The distribution was indeed, strongly right skewed, with a long tail (however small) that extended for several years above the eight month median. I saw no reason why I shouldn’t be in that small tail, and I breathed a very long sigh of relief. My technical knowledge had helped. I had read the graph correctly. I had asked the right question and found the answers. I had obtained, in all probability, the most precious of all possible gifts in the circumstances – substantial time. I didn’t have to stop and immediately follow Isaiah’s injunction to Hezekiah – set thine house in order for thou shalt die, and not live. I would have time to think, to plan, and to fight.

One final point about statistical distributions. They apply only to a prescribed set of circumstances – in this case to survival with mesothelioma under conventional modes of treatment. If circumstances change, the distribution may alter. I was placed on an experimental protocol of treatment and, if fortune holds, will be in the first cohort of a new distribution with high median and a right tail extending to death by natural causes at advanced old age.

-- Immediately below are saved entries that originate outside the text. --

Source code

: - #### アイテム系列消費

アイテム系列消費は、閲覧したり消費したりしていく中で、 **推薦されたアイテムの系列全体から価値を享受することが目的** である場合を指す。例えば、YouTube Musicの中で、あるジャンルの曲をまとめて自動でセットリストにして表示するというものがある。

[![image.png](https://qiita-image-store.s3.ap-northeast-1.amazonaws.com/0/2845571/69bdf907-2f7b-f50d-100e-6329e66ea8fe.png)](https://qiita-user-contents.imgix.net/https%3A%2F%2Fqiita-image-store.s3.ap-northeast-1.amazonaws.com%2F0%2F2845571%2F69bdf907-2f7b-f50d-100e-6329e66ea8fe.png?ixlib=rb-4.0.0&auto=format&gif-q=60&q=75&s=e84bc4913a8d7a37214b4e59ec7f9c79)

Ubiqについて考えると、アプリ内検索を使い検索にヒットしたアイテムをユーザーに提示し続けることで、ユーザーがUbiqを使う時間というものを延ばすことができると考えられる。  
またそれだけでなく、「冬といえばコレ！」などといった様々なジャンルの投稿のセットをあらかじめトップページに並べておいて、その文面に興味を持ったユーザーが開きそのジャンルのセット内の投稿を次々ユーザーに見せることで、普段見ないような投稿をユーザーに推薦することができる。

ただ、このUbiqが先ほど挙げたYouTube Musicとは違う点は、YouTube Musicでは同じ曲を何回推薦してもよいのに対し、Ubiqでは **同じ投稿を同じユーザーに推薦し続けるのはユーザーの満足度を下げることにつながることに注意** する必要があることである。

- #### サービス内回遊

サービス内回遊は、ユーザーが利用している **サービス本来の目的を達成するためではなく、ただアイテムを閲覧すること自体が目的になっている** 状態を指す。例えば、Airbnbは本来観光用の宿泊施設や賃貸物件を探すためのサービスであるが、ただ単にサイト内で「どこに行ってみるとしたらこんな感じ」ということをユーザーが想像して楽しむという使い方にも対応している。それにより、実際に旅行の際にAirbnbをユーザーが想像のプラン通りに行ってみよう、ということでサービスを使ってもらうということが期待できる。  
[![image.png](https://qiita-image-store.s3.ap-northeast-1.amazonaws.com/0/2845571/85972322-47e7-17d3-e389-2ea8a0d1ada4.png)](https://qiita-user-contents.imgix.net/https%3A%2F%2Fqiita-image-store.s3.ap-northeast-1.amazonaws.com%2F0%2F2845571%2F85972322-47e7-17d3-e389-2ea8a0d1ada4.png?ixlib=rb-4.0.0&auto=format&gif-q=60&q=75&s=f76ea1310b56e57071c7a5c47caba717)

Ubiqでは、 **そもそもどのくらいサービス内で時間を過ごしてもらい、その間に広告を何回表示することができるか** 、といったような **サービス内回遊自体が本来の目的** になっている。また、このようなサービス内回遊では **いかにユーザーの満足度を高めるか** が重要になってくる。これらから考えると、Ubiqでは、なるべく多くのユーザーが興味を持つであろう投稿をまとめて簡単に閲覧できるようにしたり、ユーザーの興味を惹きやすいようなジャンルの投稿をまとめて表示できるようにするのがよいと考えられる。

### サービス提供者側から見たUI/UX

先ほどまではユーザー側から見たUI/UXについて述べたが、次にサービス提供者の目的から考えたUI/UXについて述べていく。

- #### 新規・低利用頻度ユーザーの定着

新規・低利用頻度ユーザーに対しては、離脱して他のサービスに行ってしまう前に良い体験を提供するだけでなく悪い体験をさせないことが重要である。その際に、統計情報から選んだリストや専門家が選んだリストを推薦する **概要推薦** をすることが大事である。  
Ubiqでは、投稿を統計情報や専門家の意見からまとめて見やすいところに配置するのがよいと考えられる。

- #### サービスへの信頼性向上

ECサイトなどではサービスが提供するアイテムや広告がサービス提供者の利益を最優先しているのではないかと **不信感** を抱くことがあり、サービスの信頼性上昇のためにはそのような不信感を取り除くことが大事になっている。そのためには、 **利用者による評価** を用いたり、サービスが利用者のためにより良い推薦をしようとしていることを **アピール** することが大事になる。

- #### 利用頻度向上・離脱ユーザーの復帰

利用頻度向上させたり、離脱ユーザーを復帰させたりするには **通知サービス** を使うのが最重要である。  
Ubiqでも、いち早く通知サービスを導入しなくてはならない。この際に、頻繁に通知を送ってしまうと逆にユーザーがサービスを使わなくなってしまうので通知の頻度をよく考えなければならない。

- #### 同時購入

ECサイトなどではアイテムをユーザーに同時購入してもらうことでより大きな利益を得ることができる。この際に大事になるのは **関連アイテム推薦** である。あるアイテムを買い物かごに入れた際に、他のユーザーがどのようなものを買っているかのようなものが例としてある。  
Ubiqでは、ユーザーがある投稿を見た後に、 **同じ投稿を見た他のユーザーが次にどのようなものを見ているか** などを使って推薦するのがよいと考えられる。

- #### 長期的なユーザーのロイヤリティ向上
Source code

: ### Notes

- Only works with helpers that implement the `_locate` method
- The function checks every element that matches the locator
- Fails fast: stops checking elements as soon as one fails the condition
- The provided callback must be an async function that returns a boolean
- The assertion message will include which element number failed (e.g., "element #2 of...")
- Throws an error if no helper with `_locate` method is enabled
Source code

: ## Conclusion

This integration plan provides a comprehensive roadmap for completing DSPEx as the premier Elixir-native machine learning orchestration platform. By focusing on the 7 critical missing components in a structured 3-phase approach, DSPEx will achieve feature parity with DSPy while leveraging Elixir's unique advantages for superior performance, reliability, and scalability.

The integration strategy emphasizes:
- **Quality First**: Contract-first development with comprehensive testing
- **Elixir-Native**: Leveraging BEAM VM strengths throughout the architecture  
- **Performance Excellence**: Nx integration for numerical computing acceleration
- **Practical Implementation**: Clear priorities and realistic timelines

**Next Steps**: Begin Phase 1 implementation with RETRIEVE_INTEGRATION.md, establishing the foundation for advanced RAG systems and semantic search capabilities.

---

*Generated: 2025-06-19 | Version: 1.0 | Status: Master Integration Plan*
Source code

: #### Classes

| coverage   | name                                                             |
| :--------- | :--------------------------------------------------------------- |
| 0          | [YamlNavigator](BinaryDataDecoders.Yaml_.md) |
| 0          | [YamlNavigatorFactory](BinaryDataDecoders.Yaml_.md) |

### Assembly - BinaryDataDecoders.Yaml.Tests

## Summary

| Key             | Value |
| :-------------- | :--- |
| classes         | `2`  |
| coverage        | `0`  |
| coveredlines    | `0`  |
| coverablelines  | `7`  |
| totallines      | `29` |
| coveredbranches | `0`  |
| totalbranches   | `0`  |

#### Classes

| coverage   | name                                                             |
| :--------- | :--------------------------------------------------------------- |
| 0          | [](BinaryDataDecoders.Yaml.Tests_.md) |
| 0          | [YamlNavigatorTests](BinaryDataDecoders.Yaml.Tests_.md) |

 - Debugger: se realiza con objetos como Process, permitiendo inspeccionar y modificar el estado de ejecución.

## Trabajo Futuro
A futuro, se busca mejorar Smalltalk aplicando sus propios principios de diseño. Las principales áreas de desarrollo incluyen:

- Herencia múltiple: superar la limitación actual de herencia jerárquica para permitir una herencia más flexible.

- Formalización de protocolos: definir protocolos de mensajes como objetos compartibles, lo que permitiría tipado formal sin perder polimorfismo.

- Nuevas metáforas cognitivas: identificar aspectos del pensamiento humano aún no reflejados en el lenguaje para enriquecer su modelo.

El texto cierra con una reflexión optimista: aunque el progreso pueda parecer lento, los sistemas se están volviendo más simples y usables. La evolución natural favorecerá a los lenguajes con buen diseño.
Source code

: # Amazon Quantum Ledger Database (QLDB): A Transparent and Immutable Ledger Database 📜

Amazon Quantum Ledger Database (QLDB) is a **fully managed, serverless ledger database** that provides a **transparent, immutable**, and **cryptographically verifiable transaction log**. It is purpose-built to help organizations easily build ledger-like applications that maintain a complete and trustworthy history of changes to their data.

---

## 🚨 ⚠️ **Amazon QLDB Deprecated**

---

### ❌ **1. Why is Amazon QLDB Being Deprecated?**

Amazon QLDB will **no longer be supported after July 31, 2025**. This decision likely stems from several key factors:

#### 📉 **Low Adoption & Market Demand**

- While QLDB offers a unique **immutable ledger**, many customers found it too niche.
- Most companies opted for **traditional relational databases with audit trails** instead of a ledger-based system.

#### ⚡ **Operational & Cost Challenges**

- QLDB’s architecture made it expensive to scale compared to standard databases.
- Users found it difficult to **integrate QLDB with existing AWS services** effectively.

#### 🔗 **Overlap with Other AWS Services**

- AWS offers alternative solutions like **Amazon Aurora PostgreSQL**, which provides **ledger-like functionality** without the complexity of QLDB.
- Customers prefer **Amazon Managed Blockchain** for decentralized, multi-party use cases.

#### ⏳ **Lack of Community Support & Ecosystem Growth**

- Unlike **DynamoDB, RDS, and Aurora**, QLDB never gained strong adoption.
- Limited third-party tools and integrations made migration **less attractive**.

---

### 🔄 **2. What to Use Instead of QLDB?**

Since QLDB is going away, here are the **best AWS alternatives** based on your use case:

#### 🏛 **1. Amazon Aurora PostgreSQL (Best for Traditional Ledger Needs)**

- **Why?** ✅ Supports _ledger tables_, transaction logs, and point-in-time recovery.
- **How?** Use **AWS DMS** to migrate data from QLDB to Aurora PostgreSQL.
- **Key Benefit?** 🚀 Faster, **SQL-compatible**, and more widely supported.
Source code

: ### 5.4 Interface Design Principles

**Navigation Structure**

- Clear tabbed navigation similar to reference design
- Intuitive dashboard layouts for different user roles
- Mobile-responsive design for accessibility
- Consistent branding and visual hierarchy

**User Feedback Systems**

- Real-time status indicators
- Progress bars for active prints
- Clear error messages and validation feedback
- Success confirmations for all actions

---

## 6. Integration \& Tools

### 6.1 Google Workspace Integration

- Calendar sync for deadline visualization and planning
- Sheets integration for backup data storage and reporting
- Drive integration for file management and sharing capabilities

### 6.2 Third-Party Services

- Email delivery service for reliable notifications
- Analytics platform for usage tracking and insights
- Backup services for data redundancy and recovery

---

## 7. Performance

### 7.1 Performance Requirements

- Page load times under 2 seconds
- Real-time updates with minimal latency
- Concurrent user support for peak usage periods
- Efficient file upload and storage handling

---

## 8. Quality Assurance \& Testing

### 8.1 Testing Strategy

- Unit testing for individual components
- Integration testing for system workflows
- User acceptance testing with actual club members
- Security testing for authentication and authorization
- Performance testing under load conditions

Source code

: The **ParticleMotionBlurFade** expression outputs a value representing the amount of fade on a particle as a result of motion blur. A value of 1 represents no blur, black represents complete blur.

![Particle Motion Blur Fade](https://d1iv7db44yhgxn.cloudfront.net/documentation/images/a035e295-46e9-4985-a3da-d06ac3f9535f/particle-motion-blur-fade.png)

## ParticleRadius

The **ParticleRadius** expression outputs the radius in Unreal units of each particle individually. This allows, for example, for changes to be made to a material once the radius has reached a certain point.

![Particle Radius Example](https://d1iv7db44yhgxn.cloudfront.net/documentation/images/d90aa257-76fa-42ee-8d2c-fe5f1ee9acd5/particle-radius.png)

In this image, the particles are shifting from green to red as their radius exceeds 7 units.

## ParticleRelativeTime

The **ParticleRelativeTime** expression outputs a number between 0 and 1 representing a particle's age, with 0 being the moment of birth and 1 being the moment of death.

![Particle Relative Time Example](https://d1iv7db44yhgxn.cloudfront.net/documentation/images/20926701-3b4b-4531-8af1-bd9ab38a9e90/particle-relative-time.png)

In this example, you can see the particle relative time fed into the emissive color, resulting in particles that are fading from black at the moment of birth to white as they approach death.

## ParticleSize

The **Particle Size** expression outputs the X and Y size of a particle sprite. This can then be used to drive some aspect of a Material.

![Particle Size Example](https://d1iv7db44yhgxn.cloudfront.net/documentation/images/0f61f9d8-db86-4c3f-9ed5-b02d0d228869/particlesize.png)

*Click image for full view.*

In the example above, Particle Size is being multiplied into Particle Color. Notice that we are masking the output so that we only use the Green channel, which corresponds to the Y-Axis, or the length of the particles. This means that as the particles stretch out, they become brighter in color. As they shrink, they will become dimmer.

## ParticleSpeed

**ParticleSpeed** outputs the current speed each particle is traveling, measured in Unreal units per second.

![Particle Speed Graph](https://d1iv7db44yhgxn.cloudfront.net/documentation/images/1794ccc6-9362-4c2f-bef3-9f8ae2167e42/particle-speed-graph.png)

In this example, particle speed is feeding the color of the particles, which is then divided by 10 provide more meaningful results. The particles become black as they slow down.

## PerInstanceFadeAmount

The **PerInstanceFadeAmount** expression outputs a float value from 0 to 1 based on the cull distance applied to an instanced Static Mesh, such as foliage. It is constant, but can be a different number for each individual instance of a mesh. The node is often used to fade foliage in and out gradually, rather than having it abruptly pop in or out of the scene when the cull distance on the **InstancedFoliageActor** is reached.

It has become, in my view, a bit too trendy to regard the acceptance of death as something tantamount to intrinsic dignity. Of course I agree with the preacher of Ecclesiastes that there is a time to love and a time to die – and when my skein runs out I hope to face the end calmly and in my own way. For most situations, however, I prefer the more martial view that death is the ultimate enemy – and I find nothing reproachable in those who rage mightily against the dying of the light.

The swords of battle are numerous, and none more effective than humor. My death was announced at a meeting of my colleagues in Scotland, and I almost experienced the delicious pleasure of reading my obituary penned by one of my best friends (the so-and-so got suspicious and checked; he too is a statistician, and didn’t expect to find me so far out on the right tail). Still, the incident provided my first good laugh after the diagnosis. Just think, I almost got to repeat Mark Twain’s most famous line of all: the reports of my death are greatly exaggerated.